Come un Frodo gastronomico, mi addentro in zona Lambrate/Piola e, grufolando, mi introduco da Pasticceria La Siciliana.

Qui la sala ha l’aspetto delle pompose pasticcerie sicule con un massiccio legno ben lucidato che è la materia del bancone dietro il quale un ragazzo dallo spiccato accento catanese, sotto una raffigurazione a mezzo busto di Sant’Agata, patrona di Catania, mi informa che gli arancini alla carne sono finiti. Ce n’è soltanto uno con besciamella, prosciutto e mozzarella.

Sono le 18 e il pessimismo leopardiano sta prendendo il sopravvento. E invece in bocca m’esplode un sapore genuino. Qui c’è dell’amore, qui c’è dell’impegno, qui c’è della simpatia! Il ripieno è cremoso e alterna arroganza e signorilità, la panatura resiste nonostante il solarium al microonde e il riso presenta la migliore cottura della giornata.

Bedda matri, per due minuti mi sento a casa dopo un tumultuoso esilio palatale.

Costo dell’arancino: 3 €.

L’EOLIANA

Dopo sette arancini/e mezzo potrei chiudere qui la pratica ma il dovere di cronaca mi spinge ancora più in là, in zona Ortica, per l’ultimo assaggio di questo Tentato Infarto Tour (acronimo TIT, che mi piace molto). Sono quasi le 19 e L’Eoliana è ancora aperta. Più famosa per la pasticceria e le granite, spero che sia rimasto qualche arancino al ragù. Scruto il bancone. Sì, c’è.

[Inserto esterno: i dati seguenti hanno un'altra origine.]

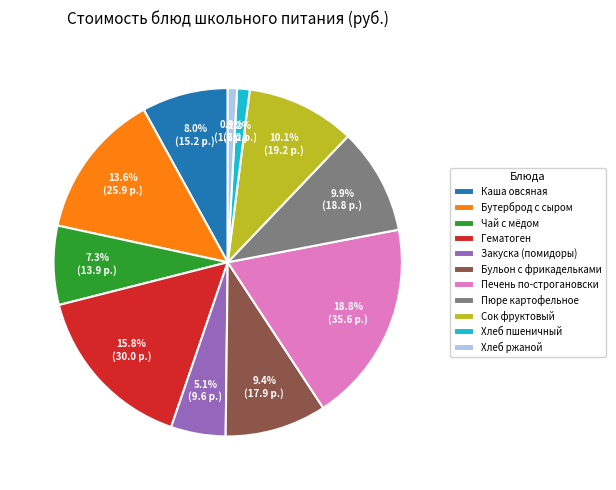

To the nearest percent, what percentage of the pie is Бульон с фрикадельками?

9%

Quello che mi viene porto dal commesso ha un aspetto bello abbronzato, gli mancano solo gli occhiali da sole. E anche questo, nonostante il ripasso al fornetto, dà le sue soddisfazioni, ricco di ripieno proprio come si fa in Sicilia e con una bella dose di formaggio filante che, ormai fuso, copula molto maialescamente col ragù. Il proprietario, che vuol farmi assaggiare il vino che produce lui stesso, è siculo-siculo. Il vino però non mi piace.

Costo dell’arancino: 3 €.

Quindi, se la domanda è se a Milano è possibile trovare l’Arancìn D’Oro, la risposta è: in 2-3 posti sì, in un paio ci siamo quasi.

Altrimenti, se avete nostalgia, ve li/e faccio io a domicilio. Parola d’onore di Scièf.